### Data shown

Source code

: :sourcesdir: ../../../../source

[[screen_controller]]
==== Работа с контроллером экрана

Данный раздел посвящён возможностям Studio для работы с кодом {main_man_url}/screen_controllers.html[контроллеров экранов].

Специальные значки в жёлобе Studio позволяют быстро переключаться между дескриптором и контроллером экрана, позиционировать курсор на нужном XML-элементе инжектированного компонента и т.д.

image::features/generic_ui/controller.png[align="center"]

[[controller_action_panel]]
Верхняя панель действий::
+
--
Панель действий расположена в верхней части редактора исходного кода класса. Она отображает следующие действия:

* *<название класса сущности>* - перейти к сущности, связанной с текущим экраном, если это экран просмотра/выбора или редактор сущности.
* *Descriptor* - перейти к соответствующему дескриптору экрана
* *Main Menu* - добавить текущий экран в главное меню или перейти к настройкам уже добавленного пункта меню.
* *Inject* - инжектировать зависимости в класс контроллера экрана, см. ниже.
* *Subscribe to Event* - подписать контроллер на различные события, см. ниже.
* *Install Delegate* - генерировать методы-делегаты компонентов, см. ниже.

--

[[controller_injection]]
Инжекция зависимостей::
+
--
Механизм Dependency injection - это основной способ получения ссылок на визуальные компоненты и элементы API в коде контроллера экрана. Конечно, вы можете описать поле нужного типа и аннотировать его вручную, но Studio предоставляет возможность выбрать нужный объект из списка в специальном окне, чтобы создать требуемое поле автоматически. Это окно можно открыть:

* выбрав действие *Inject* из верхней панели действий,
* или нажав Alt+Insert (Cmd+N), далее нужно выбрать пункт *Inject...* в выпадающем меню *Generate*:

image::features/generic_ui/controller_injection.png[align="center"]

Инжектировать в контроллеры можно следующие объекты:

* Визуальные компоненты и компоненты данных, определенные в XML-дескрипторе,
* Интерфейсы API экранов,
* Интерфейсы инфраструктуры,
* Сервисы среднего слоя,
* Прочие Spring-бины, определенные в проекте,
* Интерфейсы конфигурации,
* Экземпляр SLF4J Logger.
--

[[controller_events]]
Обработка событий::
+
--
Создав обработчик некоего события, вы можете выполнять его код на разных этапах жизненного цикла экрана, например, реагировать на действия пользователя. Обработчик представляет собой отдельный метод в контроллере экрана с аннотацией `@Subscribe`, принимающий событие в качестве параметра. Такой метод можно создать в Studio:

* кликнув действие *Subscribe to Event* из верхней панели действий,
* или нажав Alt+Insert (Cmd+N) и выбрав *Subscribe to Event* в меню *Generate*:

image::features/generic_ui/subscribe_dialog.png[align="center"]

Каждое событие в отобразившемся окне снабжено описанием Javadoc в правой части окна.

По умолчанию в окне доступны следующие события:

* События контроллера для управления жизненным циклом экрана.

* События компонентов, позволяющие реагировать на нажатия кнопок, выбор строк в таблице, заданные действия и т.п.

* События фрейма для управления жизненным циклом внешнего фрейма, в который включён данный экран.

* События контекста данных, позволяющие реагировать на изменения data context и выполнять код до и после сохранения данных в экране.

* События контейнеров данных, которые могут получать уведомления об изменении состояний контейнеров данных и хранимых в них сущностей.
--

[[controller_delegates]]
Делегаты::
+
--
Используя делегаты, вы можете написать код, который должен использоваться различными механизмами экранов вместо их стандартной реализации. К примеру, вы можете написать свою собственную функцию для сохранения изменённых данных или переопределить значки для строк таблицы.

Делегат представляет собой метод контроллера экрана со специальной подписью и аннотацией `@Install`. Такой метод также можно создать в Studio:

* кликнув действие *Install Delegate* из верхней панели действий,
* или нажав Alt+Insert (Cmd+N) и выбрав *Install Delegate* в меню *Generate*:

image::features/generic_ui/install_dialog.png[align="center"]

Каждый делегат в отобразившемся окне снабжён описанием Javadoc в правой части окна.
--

### Directions
Copy exactly the lines above, starting at the opening line and finishing at the line in which "Механизм Dependency injection" occurs.

### Written response
Source code

: :sourcesdir: ../../../../source

[[screen_controller]]
==== Работа с контроллером экрана

Данный раздел посвящён возможностям Studio для работы с кодом {main_man_url}/screen_controllers.html[контроллеров экранов].

Специальные значки в жёлобе Studio позволяют быстро переключаться между дескриптором и контроллером экрана, позиционировать курсор на нужном XML-элементе инжектированного компонента и т.д.

image::features/generic_ui/controller.png[align="center"]

[[controller_action_panel]]
Верхняя панель действий::
+
--
Панель действий расположена в верхней части редактора исходного кода класса. Она отображает следующие действия:

* *<название класса сущности>* - перейти к сущности, связанной с текущим экраном, если это экран просмотра/выбора или редактор сущности.
* *Descriptor* - перейти к соответствующему дескриптору экрана
* *Main Menu* - добавить текущий экран в главное меню или перейти к настройкам уже добавленного пункта меню.
* *Inject* - инжектировать зависимости в класс контроллера экрана, см. ниже.
* *Subscribe to Event* - подписать контроллер на различные события, см. ниже.
* *Install Delegate* - генерировать методы-делегаты компонентов, см. ниже.

--

[[controller_injection]]
Инжекция зависимостей::
+
--
Механизм Dependency injection - это основной способ получения ссылок на визуальные компоненты и элементы API в коде контроллера экрана. Конечно, вы можете описать поле нужного типа и аннотировать его вручную, но Studio предоставляет возможность выбрать нужный объект из списка в специальном окне, чтобы создать требуемое поле автоматически. Это окно можно открыть:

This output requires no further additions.